Source extract:
Steve Roberts-USA TODAY Sports

Steve Roberts-USA TODAY Sports


49ers vs. Titans grades: Jimmy G flops again

Rohan Chakravarthi
Dec 24, 2021 at 2:15 PM--


For the entire first half of Thursday's game, it seemed like the 49ers were in control against a clearly-outmatched Titans team. On the first drive of the game, and most of the second, Jimmy Garoppolo was rolling, going 8/8 for 103 yards, leading to an early Jeff Wilson Jr. touchdown. More importantly, DeMeco Ryans had his defense prepared, generating pressure to hold the Titans to 33 first-half yards and zero points.

But, with a number of opportunities to close this game out early, the 49ers, and more specifically Jimmy Garoppolo, committed numerous self-inflicted mistakes to keep the Titans in the game. And still, Tennessee scored just 20 points, with the last three coming on a last-second field goal.

Let's get into the grades for Thursday's performance.

Quarterback: D


After an extremely efficient, highly accurate showing from Jimmy Garoppolo against Atlanta, the veteran quarterback flopped Thursday, despite beautifully-schemed plays from Kyle Shanahan.

In reality, I could be grading him too easily here.

Given the abilities of Tennessee's run defense, it was clear that San Francisco was going to need an effective passing game to win on Thursday, and that just didn't come.

Extracted records
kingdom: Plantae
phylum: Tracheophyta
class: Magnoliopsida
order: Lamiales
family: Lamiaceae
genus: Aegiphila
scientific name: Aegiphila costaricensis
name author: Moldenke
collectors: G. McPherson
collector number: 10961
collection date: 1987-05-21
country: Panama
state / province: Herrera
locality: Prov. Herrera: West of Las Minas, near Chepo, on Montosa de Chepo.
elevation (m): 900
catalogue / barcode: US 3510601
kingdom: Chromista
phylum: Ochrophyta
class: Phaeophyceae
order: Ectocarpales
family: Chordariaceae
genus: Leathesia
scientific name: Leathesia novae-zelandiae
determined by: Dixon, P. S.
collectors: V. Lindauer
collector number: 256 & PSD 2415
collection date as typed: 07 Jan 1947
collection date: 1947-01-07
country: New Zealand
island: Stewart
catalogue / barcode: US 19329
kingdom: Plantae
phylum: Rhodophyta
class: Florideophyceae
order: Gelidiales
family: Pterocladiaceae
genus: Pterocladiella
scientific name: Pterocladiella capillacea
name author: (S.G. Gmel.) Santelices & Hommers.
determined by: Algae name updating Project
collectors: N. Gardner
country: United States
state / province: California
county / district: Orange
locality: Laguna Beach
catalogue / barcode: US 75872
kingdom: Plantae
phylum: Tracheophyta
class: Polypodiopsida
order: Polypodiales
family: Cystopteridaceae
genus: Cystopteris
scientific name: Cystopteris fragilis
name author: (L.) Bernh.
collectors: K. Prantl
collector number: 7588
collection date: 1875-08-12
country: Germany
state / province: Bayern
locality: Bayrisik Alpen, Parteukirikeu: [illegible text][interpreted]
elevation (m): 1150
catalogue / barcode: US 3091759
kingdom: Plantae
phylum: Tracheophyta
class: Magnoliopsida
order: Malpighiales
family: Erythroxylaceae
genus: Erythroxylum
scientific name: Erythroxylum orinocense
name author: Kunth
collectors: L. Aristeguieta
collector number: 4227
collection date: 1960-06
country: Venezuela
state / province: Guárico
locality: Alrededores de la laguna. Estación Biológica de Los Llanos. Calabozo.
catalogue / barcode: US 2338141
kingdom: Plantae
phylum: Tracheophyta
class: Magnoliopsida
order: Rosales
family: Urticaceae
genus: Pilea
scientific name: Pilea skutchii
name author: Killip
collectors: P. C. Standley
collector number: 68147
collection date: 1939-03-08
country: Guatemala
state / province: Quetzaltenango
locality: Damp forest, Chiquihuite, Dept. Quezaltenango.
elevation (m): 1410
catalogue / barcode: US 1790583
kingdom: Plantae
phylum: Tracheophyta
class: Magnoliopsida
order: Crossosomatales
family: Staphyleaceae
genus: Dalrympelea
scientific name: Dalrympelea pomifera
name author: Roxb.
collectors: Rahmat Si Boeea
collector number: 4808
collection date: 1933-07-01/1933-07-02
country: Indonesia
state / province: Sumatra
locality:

Aim of the exercise: Resume the 49ers vs. Titans grades article from its last sentence.

Expected output:
Garoppolo's first miscue came while he was red-hot on San Francisco's second drive of the game. Facing a clean pocket, Garoppolo locked onto George Kittle in the end zone, which Jackrabbit Jenkins easily eyed, and the pass resulted in an interception. Could Kittle have come back to the ball and had a better opportunity to catch it? Sure. But, without any pressure, Garoppolo seemed predetermined on where he wanted to throw, which doesn't always bode well for the 49ers.

This mistake cost the 49ers at least 3 points, but likely 7, given San Francisco's elite touchdown conversion rate in the redzone.

Garoppolo's second miscue came on a "Drift Stalk" design from Kyle Shanahan, which freed up the slot receiver, Kyle Juszczyk, 40 yards downfield for a touchdown. Garoppolo flat-out overthrew him, despite facing a clean pocket and a wide-open look to the fullback.

The most frustrating aspect is Garoppolo's inability to learn from mistakes, as he missed this exact throw earlier in the season on the left side of the field, costing San Francisco a touchdown in a 30-23 loss to Seattle.

Here, Garoppolo's mistake cost San Francisco four points, as San Francisco got a field goal on the drive instead of a touchdown.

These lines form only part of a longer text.